Ring Segmentation using Attention UNet

0. What is Attention UNet?

Attention UNet is UNet combined with attention mechanism to enhance thinner details of ring boundaries (see 0. What is UNet?).
Similar to UNet, certain inputs and expected segmentations (== ground-truth) are needed for training.
Following training, the model’s inference phase generates a distance map.
This plugin applies Attention UNet on the ring segmentation.
Rather than producing an instance segmentation, Attention UNet indicates the response to the query, “How far is this pixel from the actual ring boundary?”, which will be contained in each pixel.

You can retrain the model if you have some annotated data by using the file ./src/tree_ring_analyzer/training.py on Tree Ring Analyzer GitHub.
Before starting, you have to perform augmentation (Section 2), and create the two folders named “models” and “history” to store all the new model and history versions you create.
You can name the model as you like.
The outputs produced by this script include:
- history/{name}.json: a dictionary that contains a record of training metrics (e.g., loss, accuracy) for each epoch.
- models/{name}.keras: a model saved in Keras format.
- models/{name}.h5: a model saved in H5 format.

To increase the data variablity, we need to apply augmentation to ensure that the model generalizes well to different types of data.

The data augmentation includes:

Basic augmentation:
- Flipping: The images are randomly flipped horizontally and/or vertically.
- Random rotations: The images are randomly rotated from -20 degrees to 20 degrees.
- 90-degree rotations: The images are randomly rotated in 90, 180, and 270 degrees.
Hole augmentation: The images are randomly added white holes.

These augmentations are applied before cropping and training to provide a wider variety of spatial and contextual information.

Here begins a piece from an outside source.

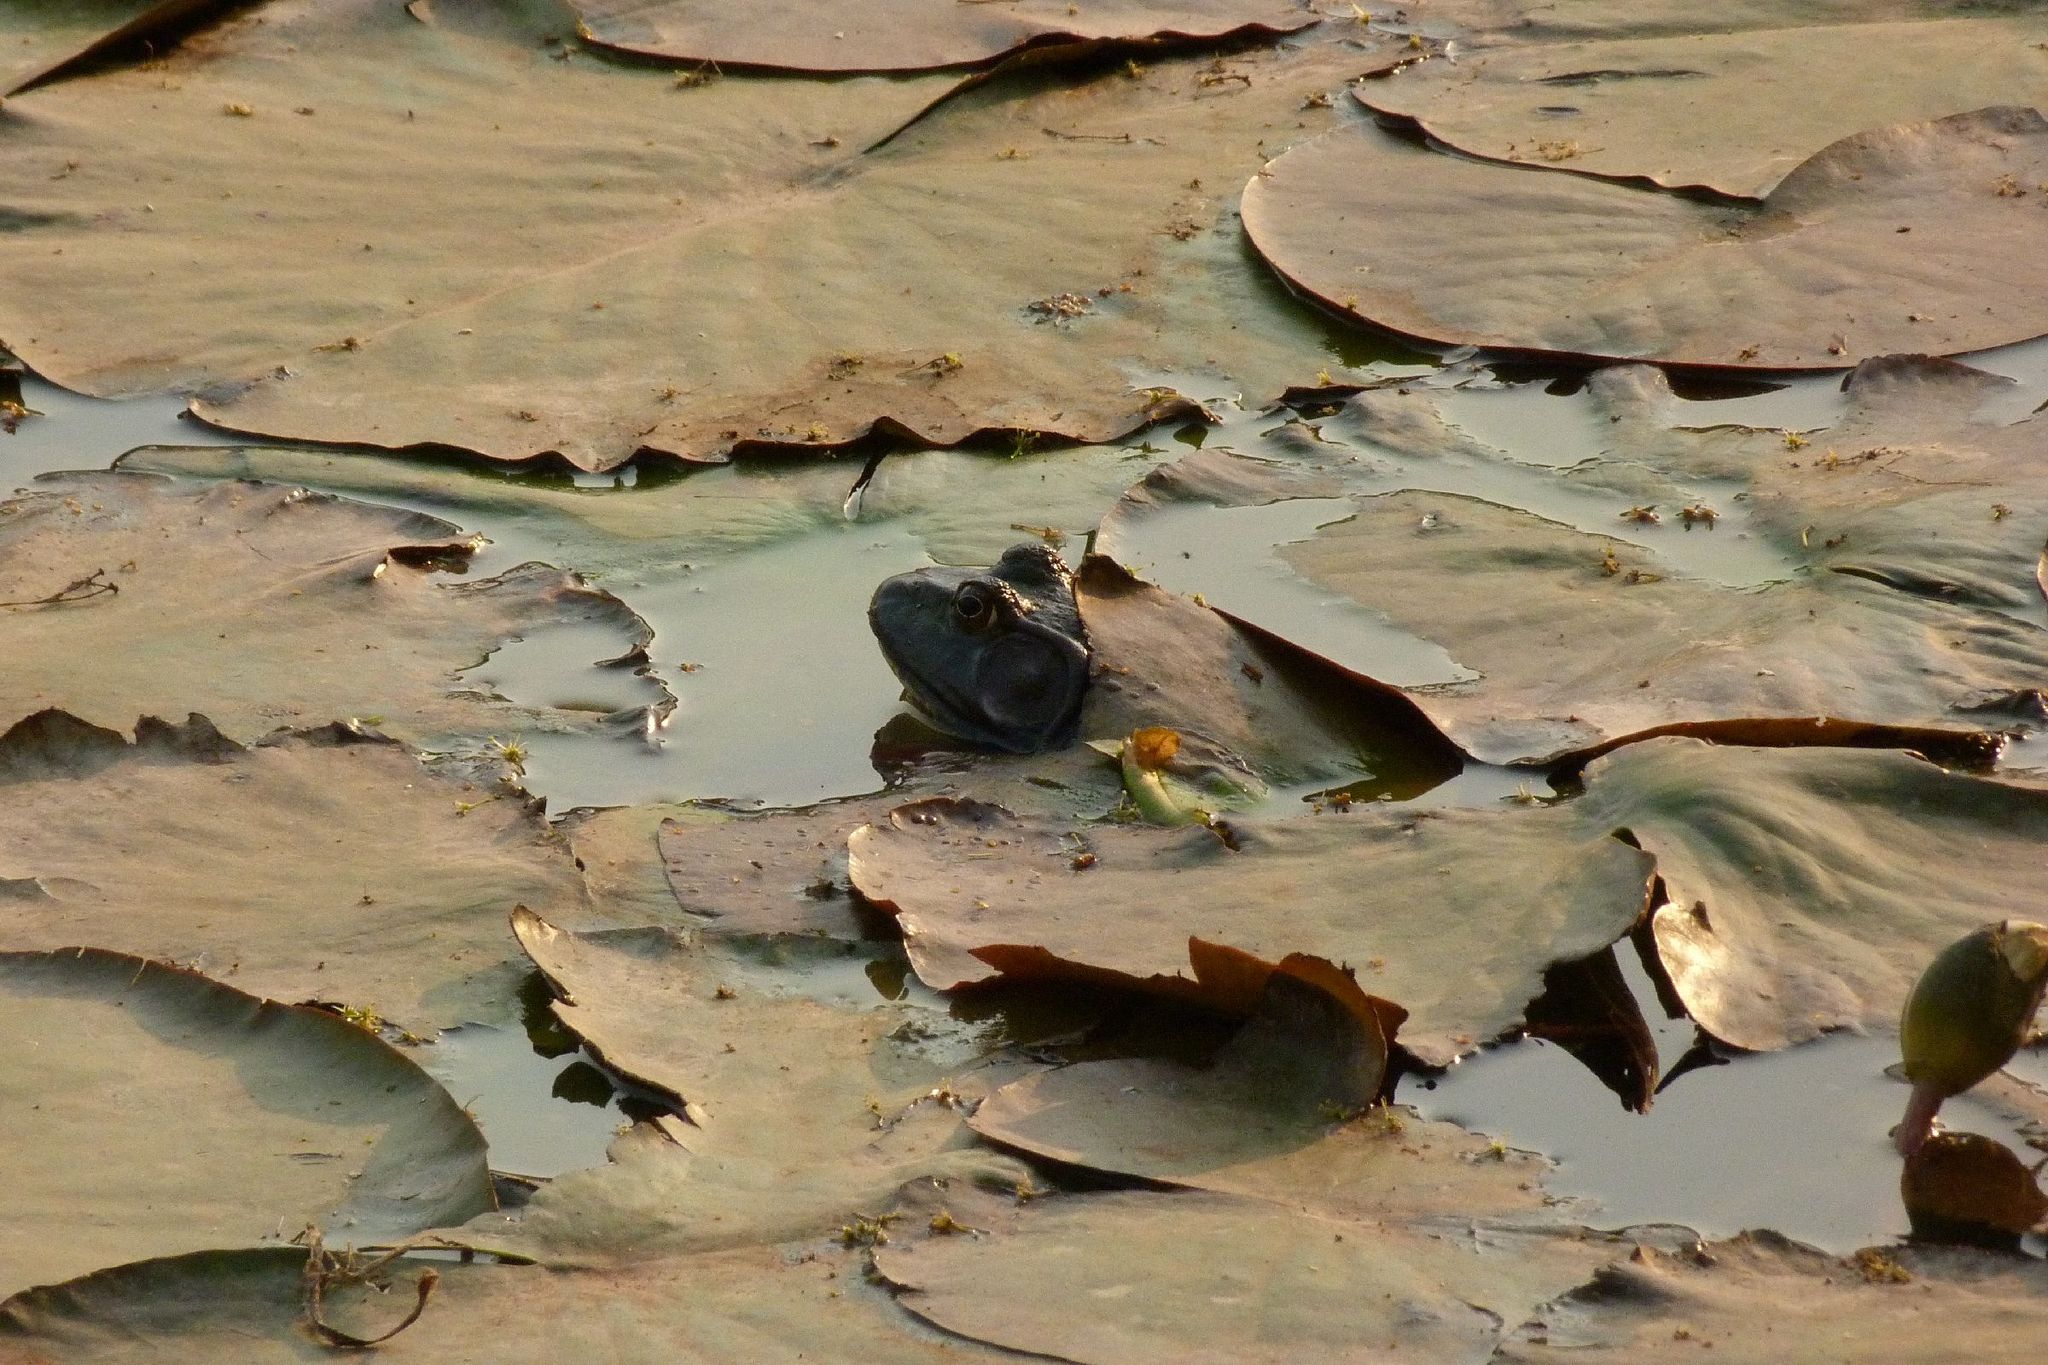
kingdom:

There is a massive imbalance between the background and foreground classes.
To address that problem, we dilate the ground truth, then calculate the Euclidean distance from the foreground elements to the corresponding nearest background elements, making the ground truth value now ranging from 0 to 13.
It will make the model easier to learn the thin details of ring boundaries.

We convert images to gray scale using the NTSC (National Television System Committee) formula.

We crop the original images to 256x256 pixels with overlap of 60 pixels to ensure computational efficiency.

If you already have a Python environment in which “Tree Ring Analyzer” is installed, it already contains everything you need to prepare dataset and train a model.
To prepare dataset, you just have to fill the settings described below, and run the script ./src/tree_ring_analyzer/preprocessing.py.

Name	Description
input_path	Directory of original images.
mask_path	Directory of ground truths.
pith_path	Directory to save pre-processed images for training pith-prediction model. If you just want to generate ring dataset, pith_path should be None.
tile_path	Directory to save pre-processed images for training ring-segmentation model.
whiteHoles	True/False. If True, the white holes will be added into ring dataset for augmentation (default is True).
gaussianHoles	True/False. If True, the gaussian holes will be added into ring dataset for augmentation (default is False).
changeColor	True/False. If True, the order of image channels will be changed for augmentation (default is False).
dilate	An integer. If not None, the tree rings in ground truth will be dilated with the given number of iterations before calculating the distance map (default is 10).
distance	True/False. If True, distance map will be calculated.
skeleton	True/False. If True, the tree rings in ground truth will be skeletonized.

To launch the training, you just have to fill the settings described below, and run the script ./src/tree_ring_analyzer/training.py.

Name	Description
train_input_path	Directory of training input path.
train_mask_path	Directory of training mask path.
val_input_path	Directory of validation input path.
val_mask_path	Directory of validation mask path.
filter_num	The number of filters in Attention UNet architecture (default is [16, 24, 40, 80, 960]).
attention	True/False. In this case, attention is True to use Attention UNet for training.
output_activation	Output activation. In ring segmentation, the recommended output activation is ‘linear’.
loss	Loss function. In ring segmentation, the recommended loss function is ‘mse’.
name	Name of the saved model.
numEpochs	Number of epochs. In ring segmentation, the recommended number is 30.
input_size	Size of input. Default is (256, 256, 1).

This model consumes patches of 256×256 pixels, with an overlap of 60 pixels.
The merging is performed with the alpha-blending technique described on the page where the patches creation is explained.